>> Start Document

The revue Lignes

Several members of the French Department have recently expressed concern that Cambridge’s subscription to the journal Lignes (classmark : L700.c.386) had lapsed. Thanks to the efforts of our supplier in Paris, we have just succeeded in bringing our holdings up to date. Doctoral candidate Adrian May explains why this title is so significant.

 

The most recent volumes of Lignes
The most recent volumes of Lignes

Lignes, founded in 1987 and still publishing today, is a French intellectual revue, a thrice-yearly, para-academic periodical publication in whose pages contemporary and heated debates on philosophy, politics, art and literature are played out. Directed by the Georges Bataille specialist Michel Surya, Lignes is one of the only publications to carry on the legacy of the ‘French theory’ generation of the 1960s and 1970s, which propelled the likes of Jacques Derrida, Michel Foucault and Roland Barthes to international fame.

That the revue has survived for twenty-five years, regularly appearing despite an increasingly difficult publishing climate, is in itself a testimony to the value of Lignes’ analyses and the unique position it occupies in French intellectual circles. This extended lifespan also makes it an incredibly useful witness of French politics, society and culture throughout this period. Recent issues document intellectual responses to events such as the Arab Spring, the riots in the Paris suburbs, the financial crisis, the proliferation of immigrant retention centres, and the expulsion of Romani populations from the French territory. From their own relatively stable position to the left of the Socialist Party, Lignes chronicles the mutations of French political life from the 1980s to the present day, providing researchers with an excellent historical record of the debates elicited as European governments struggle to balance rising economic pressures and structural unemployment with resurgent nationalist movements and a new international context after the fall of the Berlin Wall.

Lignes also deliberately carries out a pedagogical and archival mission, devoting issues to misunderstood or under-represented thinkers in which unpublished or forgotten essays, letters and documents are collected, contextualised and discussed to emphasise their contemporary relevance. Dossiers on the likes of Dionys Mascolo (1916-1997), David Rousset (1912-1997) and Daniel Bensaïd (1946-2010) have subsequently become invaluable resources for intellectual historians attempting to elucidate the complex relationship between politics and thought in France throughout the twentieth-century. Their book collection has allowed them to extend this activity, making widely available important minor texts such as Foucault’s famous text on heterotopic spaces, and the Anti-Oedipus Papers (translated in 2006), the letters which explicitly demonstrate the significant contribution of Félix Guattari to the joint works he published with Gilles Deleuze in the 1970s, the latter more commonly thought of as these seminal texts’ principal author. Such archival research, begun under the auspices of the Lignes editorial team, has led to publications and translations of international significance which continue to have relevance to scholarship in the arts and humanities.

>> End Document

(Requirements):
Rewrite the text on the revue Lignes starting with "Lignes, founded in" and going on through "to international fame.", putting "quarterly" in place of "thrice-yearly".

>> Start Given material

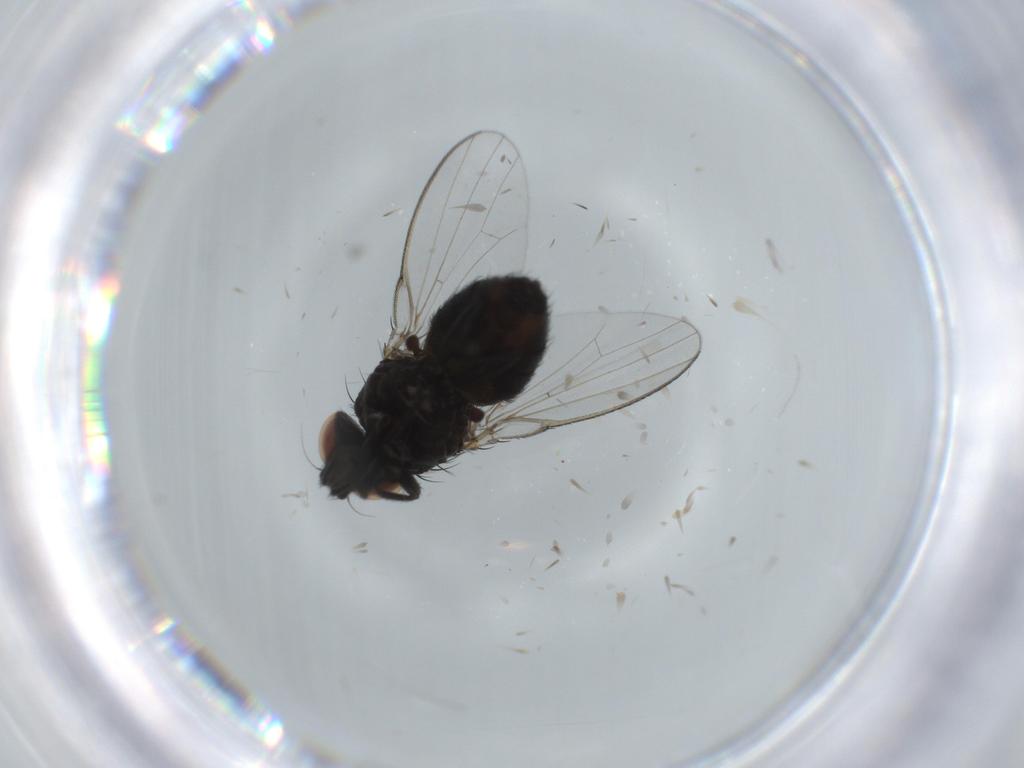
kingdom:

>> End Given material

(Solution to the exercise):
Lignes, founded in 1987 and still publishing today, is a French intellectual revue, a quarterly, para-academic periodical publication in whose pages contemporary and heated debates on philosophy, politics, art and literature are played out. Directed by the Georges Bataille specialist Michel Surya, Lignes is one of the only publications to carry on the legacy of the ‘French theory’ generation of the 1960s and 1970s, which propelled the likes of Jacques Derrida, Michel Foucault and Roland Barthes to international fame.